Saturday, November 8, 2008

Is Keynes Dead in the Long Run?

It may turn out that the erstwhile discredited John Maynard Keynes’ key error may have been that, in the long run, he is not dead after all. What both the left and the right identify as today's problems and their solutions stir dusty memories from my generation of economists.

My generation entered the “dismal science” during the twilight years of Keynesian economics, but ripened in graduate school under the full force of the conservative, neoclassical revolution. Now, much of what my professors – including Martin Feldstein, Greg Mankiw and Larry Summers – taught us to cast away is coming back for a reprise. However, like George Carlin’s seven dirty words, the old Keynesian lingo still seems banished. Are these Keynesian terms below rising from the dead, only unspoken and invisible as ghosts?

Liquidity trap. We've relied on monetary policy to manage business cycles since Reagan – in particular, interest rates. Keynes posited a condition where confidence and interest rates might be so low that reducing interest rates further would have no effect on borrowing and economic activity. People would be just too fearful, and interest rates would be too low to matter. He called this condition the “liquidity trap,” and used it as an argument against those who advocated monetary policy instead of government spending (“fiscal policy”). If our current state is not a liquidity trap, then what is? Our recent death spiral began when the Fed slammed its foot down on the interest rate gas pedal but the lending community completely failed to respond.

Fiscal multiplier. Keynes prescribed government deficit spending in economic downturns. He argued that supply-side interventions would fail due to the liquidity trap, plus the slowness of supply-side policies (thus the “in the long run, we are all dead” quote). He predicted that supply-side stimuli wouldn’t work as long as aggregate demand stayed low and nobody had the confidence to buy things. Therefore, he favored direct government spending over tax cuts, because buying roads and bridges and hiring people would “prime the pump” and get production started again. Sound familiar? Both left and right say the next stimulus package has to include direct federal spending. Feldstein declared last spring's fizzled tax rebates a miscalculation on his part and on the part of his fellow neoclassicists.


Automatic stabilizer. Keynesian economists taught that governments should embrace deficits during downturns because a downturn is the worst time to cut spending and raise taxes. It is the time when people need the most safety net spending, such as unemployment benefits. Also, tax revenues naturally decline as the income base falls. The last thing people need during a recession – Keynesians said – is for higher taxes to cut their take-home pay even more. Now, even most Republican fiscal conservatives are willing to use deficit spending as a stabilization tool.

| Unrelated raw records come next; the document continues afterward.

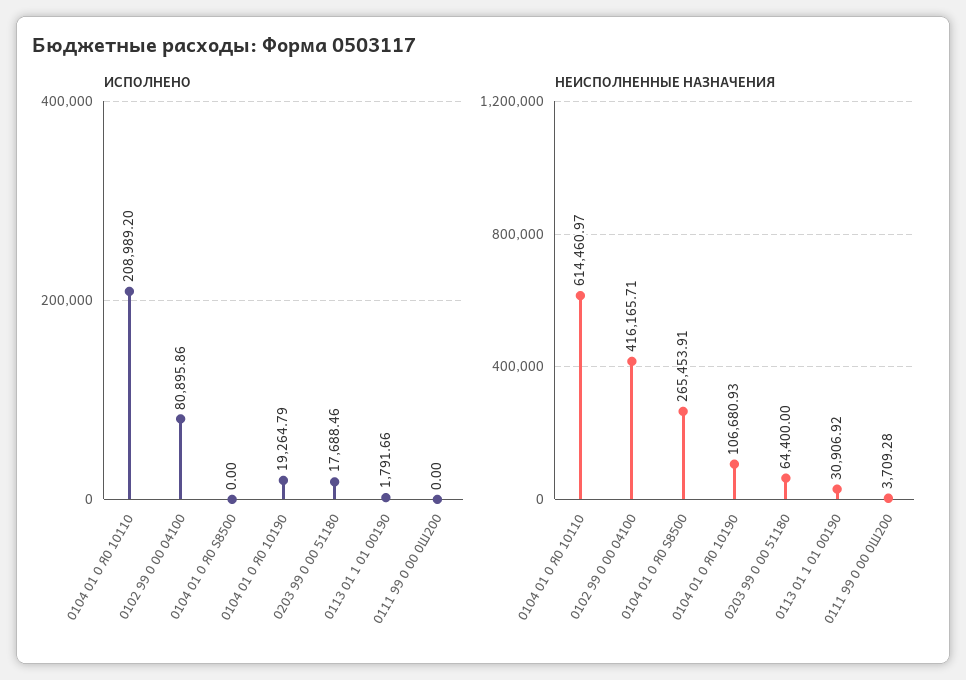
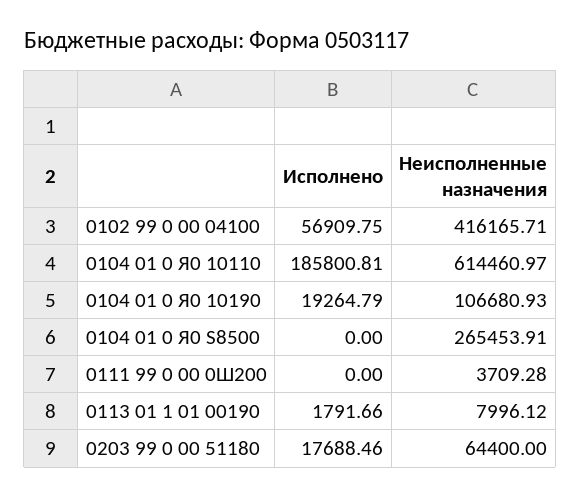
ИСПОЛНЕНО, 0104 01 0 Я0 10110: 208989.2 -> 185800.81
ИСПОЛНЕНО, 0102 99 0 00 04100: 80895.86 -> 56909.75
НЕИСПОЛНЕННЫЕ НАЗНАЧЕНИЯ, 0113 01 1 01 00190: 30906.92 -> 7996.12

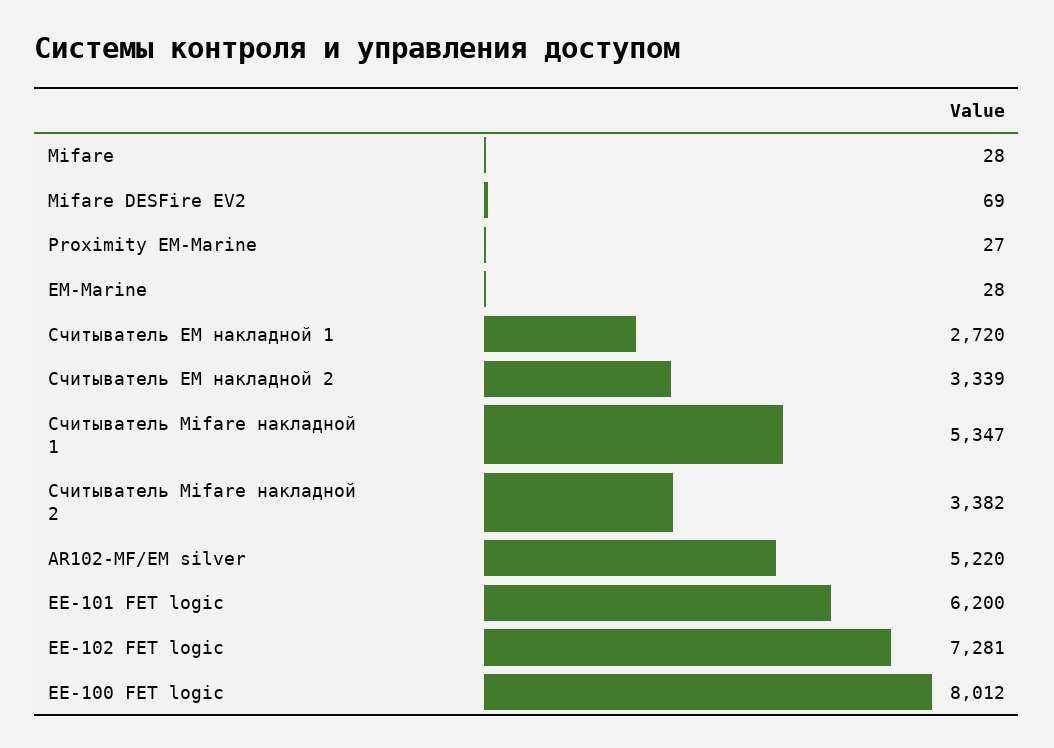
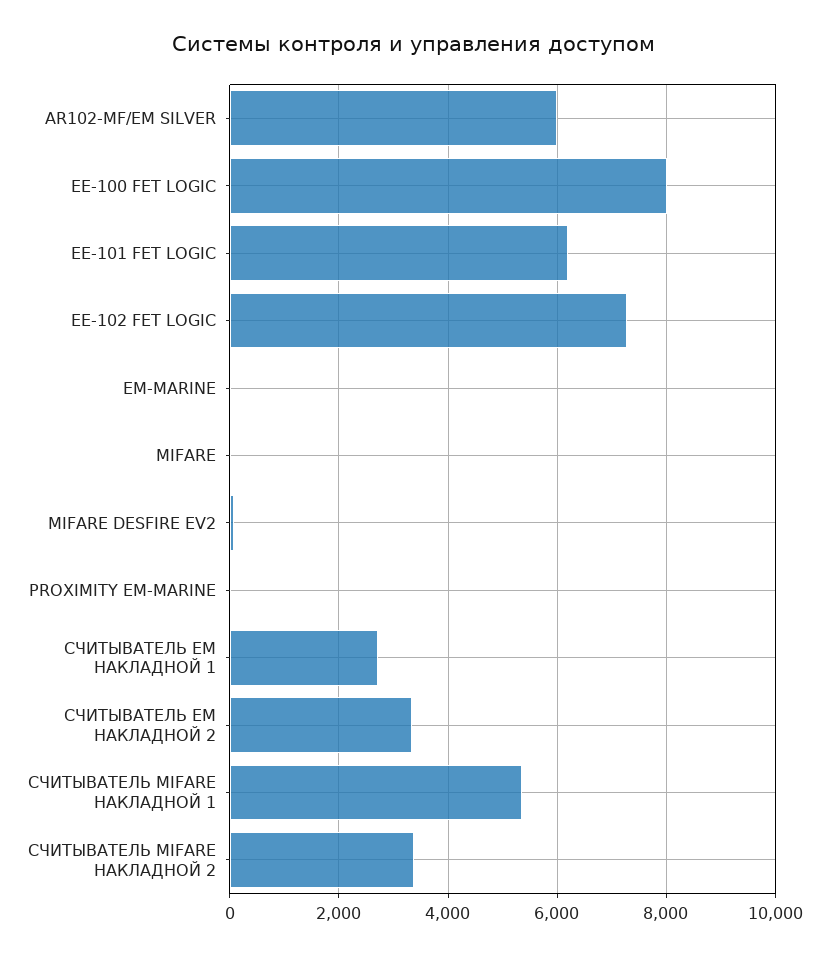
AR102-MF/EM silver: 5220 -> 6000

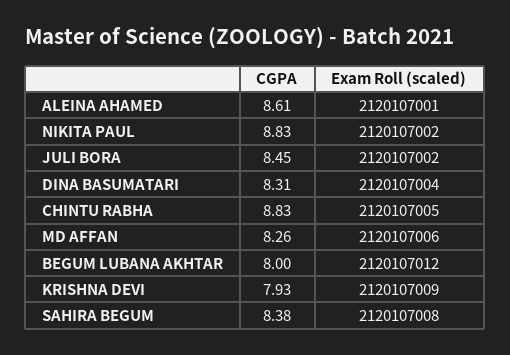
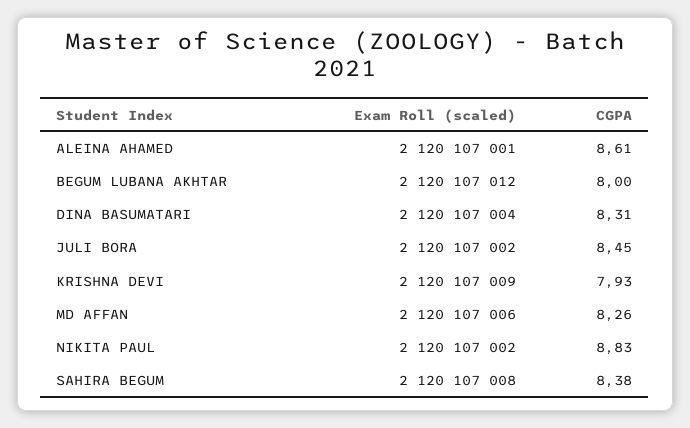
CGPA, CHINTU RABHA: 8.83 -> none
Exam Roll (scaled), CHINTU RABHA: 2120107005 -> none

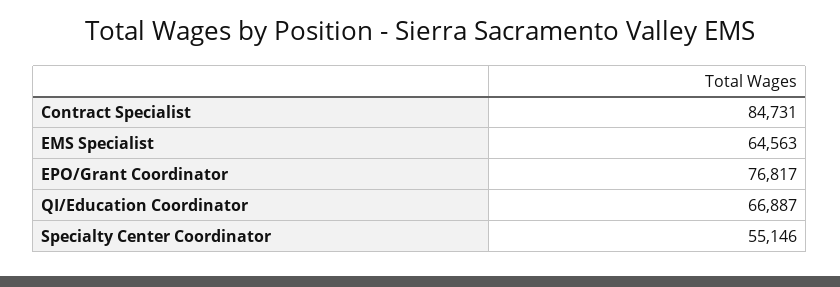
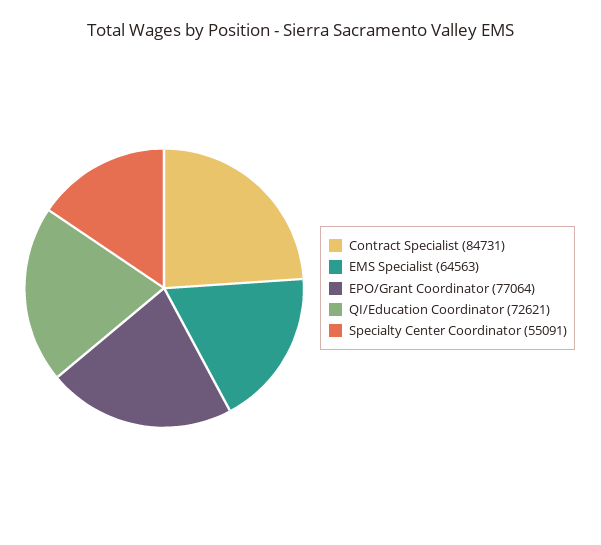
EPO/Grant Coordinator: 76817 -> 77064
QI/Education Coordinator: 66887 -> 72621
Specialty Center Coordinator: 55146 -> 55091

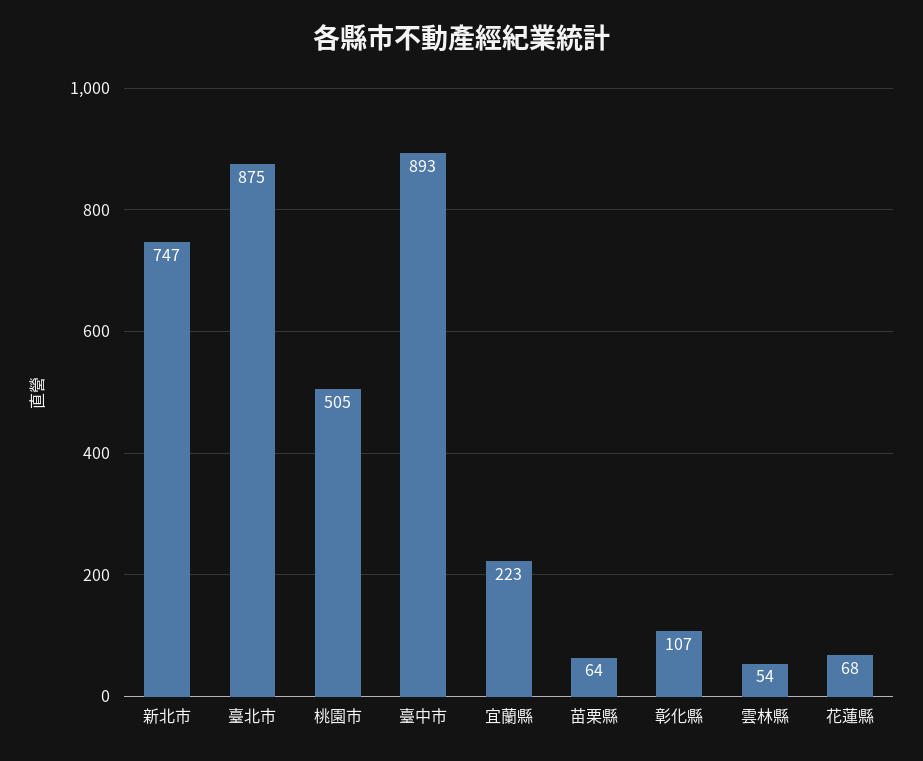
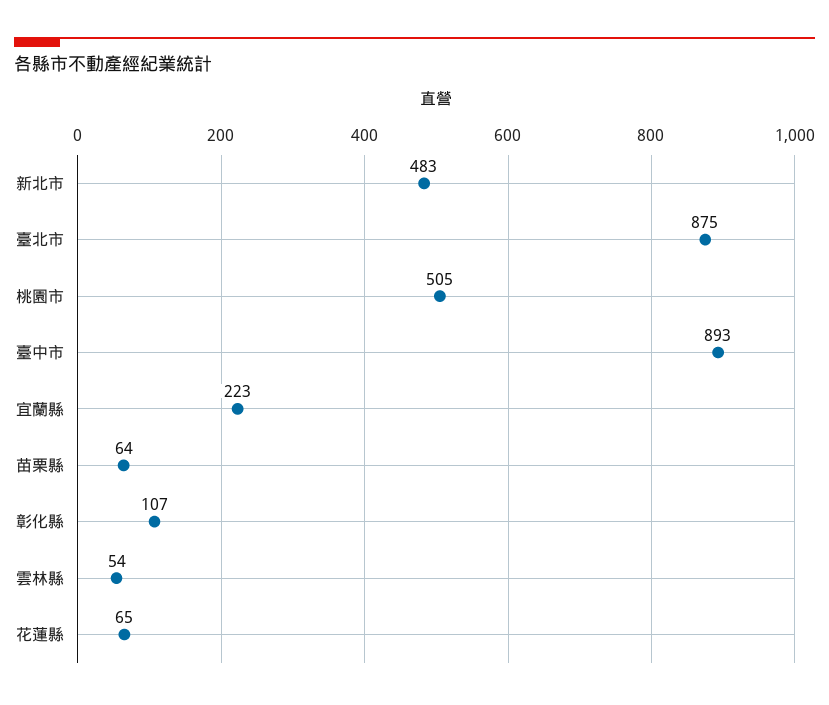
新北市: 747 -> 483
花蓮縣: 68 -> 65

Neoclassical theory predicts that government spending will just “crowd out” private business investment, resulting in zero net growth. True, the size of the economy is the sum of government spending, consumer spending, private investment and net exports, so increasing government spending seems like it should grow the economy. But deficits would drive up interest rates and drive down the private investment part of the equation. Government spending would also drive up inflation, decreasing the consumer spending part of the equation (in inflation adjusted dollars) and exports. Rational expectations could even make these mechanisms cancel the stimulative effects of government spending sooner rather than later.

Are the Keynesians right, after all? We’ll know in four to six years. Are the neoclassicists right, after after all? We’ll know that in two to twenty years, as the pipers come calling. Place your bets.

1 comment:

Unknown said...

Most economists envision the fiscal multiplier in the form of WPA-style projects. You touch on that assumption when you reference roads and bridges. What about research and development? I propose that direct investment in R&D, particularly if the resulting intellectual property is "purchased" into the public domain, would increase the production possibilities frontier and create the necessary investment opportunities to spur demand for capital. The resulting economic activity would be much more organic and genuine than building infrastructure that nobody really needs.

There hasn't been much work in this area, particularly since forecasting the impact of R&D spending is so speculative. But in the Information Age, we cannot afford to ignore this factor.